▶ ASSIGNMENT
All the lines below need retyping exactly, apart from the images.

▶ PROVIDED INFORMATION
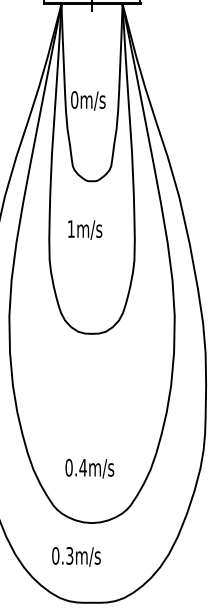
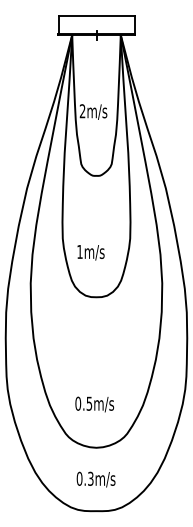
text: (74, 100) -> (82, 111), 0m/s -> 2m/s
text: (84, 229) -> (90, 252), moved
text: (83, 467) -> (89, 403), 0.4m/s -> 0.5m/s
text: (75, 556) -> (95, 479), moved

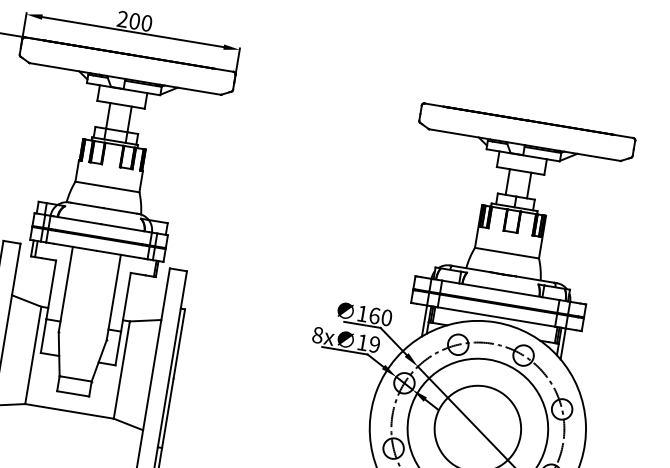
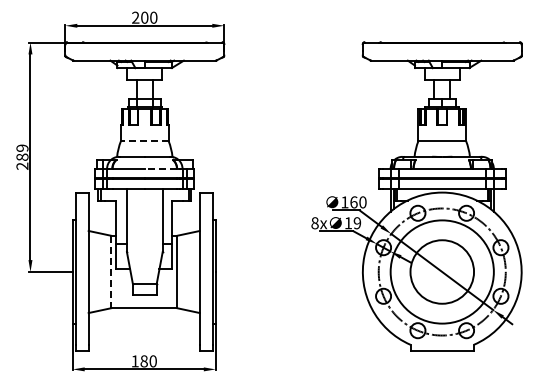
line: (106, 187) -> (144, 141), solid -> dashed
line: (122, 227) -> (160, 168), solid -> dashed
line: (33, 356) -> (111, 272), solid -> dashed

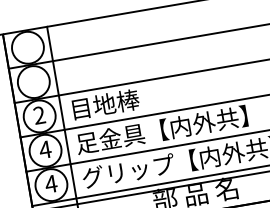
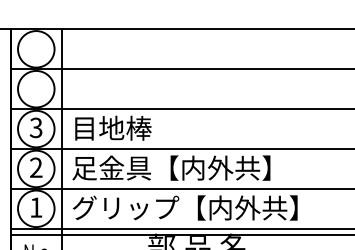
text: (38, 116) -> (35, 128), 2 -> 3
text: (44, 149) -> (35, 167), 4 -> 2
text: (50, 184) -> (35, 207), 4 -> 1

▶ SOLUTION TO THIS PROBLEM
text: (74, 100) -> (82, 111), 0m/s -> 2m/s
text: (84, 229) -> (90, 252), moved
text: (83, 467) -> (89, 403), 0.4m/s -> 0.5m/s
text: (75, 556) -> (95, 479), moved

line: (106, 187) -> (144, 141), solid -> dashed
line: (122, 227) -> (160, 168), solid -> dashed
line: (33, 356) -> (111, 272), solid -> dashed

text: (38, 116) -> (35, 128), 2 -> 3
text: (44, 149) -> (35, 167), 4 -> 2
text: (50, 184) -> (35, 207), 4 -> 1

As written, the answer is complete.